Parallelisation

There are two types of parallelisation which users can use in anemoi-training:

  1. Data Distributed

  2. Model Sharding

These can either be used individually or both at the same time.

Data-Distributed

This is used automatially if the number of parallel data GPUs = number of GPUs available/number of GPUs per model is an integer greater than 1. In this case the batches will be split across the number of parallel data GPUs meaning that the effective batch size of each training step will be the number of batches set in the dataloader config file multiplied by the number of parallel data GPUs.

Model Sharding

It is also possible to shard the model across multiple GPUs as defined by the Distributed Data Parallel (DDP) Strategy.

In essence the model is sharded with each GPU receiving a different part of the graph, before being re-integrated when the loss is calculated, as shown in the figure below

../_images/model_sharding.png

Model Sharding (source: Jacobs et al. (2023))

To use model sharding, set config.hardware.num_gpus_per_model to the number of GPUs you wish to shard the model across. It is recommended to only shard if the model does not fit in GPU memory, as data distribution is a much more efficient way to parallelise the training.

Anemoi Training provides different sharding strategies depending if the model task is deterministic or ensemble based.

For deterministic models, the DDPGroupStrategy is used:

strategy:
   _target_: anemoi.training.distributed.strategy.DDPGroupStrategy
   num_gpus_per_model: ${hardware.num_gpus_per_model}
   read_group_size: ${dataloader.read_group_size}

When using model sharding, config.dataloader.read_group_size allows for sharded data loading in subgroups. This should be set to the number of GPUs per model for optimal performance.
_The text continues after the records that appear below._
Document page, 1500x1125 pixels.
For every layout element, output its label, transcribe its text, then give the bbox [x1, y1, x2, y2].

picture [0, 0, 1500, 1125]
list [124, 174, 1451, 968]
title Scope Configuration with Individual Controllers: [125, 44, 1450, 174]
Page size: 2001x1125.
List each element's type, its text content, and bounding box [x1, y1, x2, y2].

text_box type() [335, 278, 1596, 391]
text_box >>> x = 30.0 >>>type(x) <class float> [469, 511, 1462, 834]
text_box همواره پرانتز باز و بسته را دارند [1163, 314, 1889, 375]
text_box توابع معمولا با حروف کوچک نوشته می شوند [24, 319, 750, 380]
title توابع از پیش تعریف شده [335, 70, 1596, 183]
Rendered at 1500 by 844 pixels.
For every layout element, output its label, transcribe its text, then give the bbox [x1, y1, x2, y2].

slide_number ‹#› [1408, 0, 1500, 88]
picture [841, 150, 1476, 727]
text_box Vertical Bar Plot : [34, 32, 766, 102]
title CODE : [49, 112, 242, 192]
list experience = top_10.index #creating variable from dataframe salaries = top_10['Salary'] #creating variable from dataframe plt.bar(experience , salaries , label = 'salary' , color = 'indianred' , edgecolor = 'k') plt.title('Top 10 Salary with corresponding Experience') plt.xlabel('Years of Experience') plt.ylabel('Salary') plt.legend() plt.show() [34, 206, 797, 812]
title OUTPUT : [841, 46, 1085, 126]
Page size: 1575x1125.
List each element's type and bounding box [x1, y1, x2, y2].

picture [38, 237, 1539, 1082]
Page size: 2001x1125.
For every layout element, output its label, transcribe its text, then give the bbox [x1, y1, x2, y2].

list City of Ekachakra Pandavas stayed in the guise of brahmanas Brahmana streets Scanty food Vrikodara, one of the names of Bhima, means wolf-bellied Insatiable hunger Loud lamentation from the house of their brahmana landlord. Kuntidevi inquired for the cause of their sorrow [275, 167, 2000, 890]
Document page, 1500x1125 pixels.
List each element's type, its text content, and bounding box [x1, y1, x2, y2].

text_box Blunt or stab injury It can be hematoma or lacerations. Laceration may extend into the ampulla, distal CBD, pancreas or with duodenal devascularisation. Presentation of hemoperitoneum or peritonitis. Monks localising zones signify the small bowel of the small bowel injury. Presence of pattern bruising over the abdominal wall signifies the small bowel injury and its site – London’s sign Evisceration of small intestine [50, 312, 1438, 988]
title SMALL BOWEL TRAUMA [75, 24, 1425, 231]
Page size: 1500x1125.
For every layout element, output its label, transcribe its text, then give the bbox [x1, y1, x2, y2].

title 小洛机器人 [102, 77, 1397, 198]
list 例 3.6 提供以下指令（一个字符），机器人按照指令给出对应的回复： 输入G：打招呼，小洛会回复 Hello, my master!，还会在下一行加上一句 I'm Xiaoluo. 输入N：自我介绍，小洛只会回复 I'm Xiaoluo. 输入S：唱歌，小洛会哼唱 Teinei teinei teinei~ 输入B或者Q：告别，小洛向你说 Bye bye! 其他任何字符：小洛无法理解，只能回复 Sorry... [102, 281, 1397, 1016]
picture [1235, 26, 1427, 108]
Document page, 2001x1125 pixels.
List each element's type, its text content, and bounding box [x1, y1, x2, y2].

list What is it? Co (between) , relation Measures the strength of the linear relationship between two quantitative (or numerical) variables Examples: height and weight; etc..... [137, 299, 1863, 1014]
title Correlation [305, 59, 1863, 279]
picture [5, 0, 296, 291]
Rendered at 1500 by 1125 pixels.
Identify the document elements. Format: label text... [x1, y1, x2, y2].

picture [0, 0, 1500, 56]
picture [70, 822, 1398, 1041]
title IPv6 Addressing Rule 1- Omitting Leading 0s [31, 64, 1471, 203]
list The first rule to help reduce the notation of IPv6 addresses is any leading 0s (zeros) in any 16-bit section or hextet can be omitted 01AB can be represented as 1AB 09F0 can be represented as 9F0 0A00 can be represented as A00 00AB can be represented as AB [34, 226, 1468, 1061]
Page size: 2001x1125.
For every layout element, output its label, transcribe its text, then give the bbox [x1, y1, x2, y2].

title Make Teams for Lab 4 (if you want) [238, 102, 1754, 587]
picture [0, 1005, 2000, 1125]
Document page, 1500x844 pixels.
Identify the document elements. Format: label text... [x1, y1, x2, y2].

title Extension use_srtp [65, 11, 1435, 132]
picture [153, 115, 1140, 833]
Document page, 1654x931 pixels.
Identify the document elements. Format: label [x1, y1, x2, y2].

For ensemble models, the DDPEnsGroupStrategy is used which in addition to sharding the model also distributes the ensemble members across GPUs:

strategy:
  _target_: anemoi.training.distributed.strategy.DDPEnsGroupStrategy
  num_gpus_per_model: ${hardware.num_gpus_per_model}
  read_group_size: ${dataloader.read_group_size}

This requires setting config.hardware.num_gpus_per_ensemble to the number of GPUs you wish to parallelise the ensemble members across and config.training.ensemble_size_per_device to the number of ensemble members per GPU.

Example

Suppose the job is running on 2 nodes each with 4 GPUs and that config.hardware.num_gpus_per_model=2 and config.dataloader.batch_size.training=4. Then each model will be sharded across 2 GPUs and the data sharded across total number of GPUs/num_gpus_per_model=4. This means the effective batch size is 16.